Like the Nutcracker’s ludic wooden teeth,
the ivory keys turned amber at the edges. 
One fluted Doric piano leg
 
wobbles on its wheel. The well-wrought mahogany
beast is dark with age. The inside pieces,
cracked. It seems the damper action’s shot.
 
Sounds reverberate. The tuner fits the framework
back together. Like a surgeon who sews
a faltering heart, he says it can’t
 
be salvaged again. If Mother were still alive,
I might hear her play Malaguena,
several exuberant measures,
 
or the first few notes of the Moonlight Sonata. 

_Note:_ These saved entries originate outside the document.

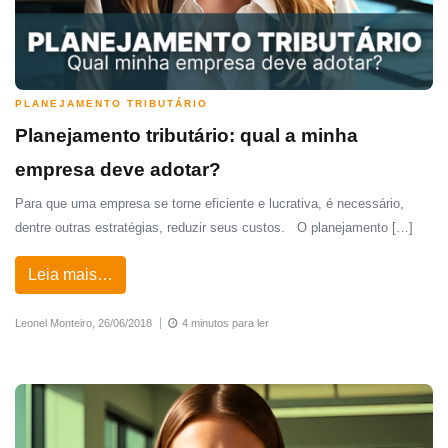
PLANEJAMENTO TRIBUTÁRIO
Planejamento tributário: qual a minha
empresa deve adotar?
Para que uma empresa se torne eficiente e lucrativa, é necessário,
dentre outras estratégias, reduzir seus custos. O planejamento […]
Leia mais…
Leonel Monteiro,
26/06/2018
4 minutos para ler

Then she arises from the bench. Flowing
toward the bathroom in a negligee,
 
she sings a coda in her off-key soprano:
Orchi Chornia—Dark Eyes. A sense of
the tragic. Her repertoire is done.

Bonnie Naradzay

leads weekly poetry sessions at day shelters for homeless people and also at a retirement center, all in Washington, D.C.  Three times nominated for a Pushcart prize, her poems have appeared in Agni, New Letters, Rhino, Kenyon Review, Tampa Review, and other journals. In 2010, she was awarded the University of New Orleans Poetry Prize.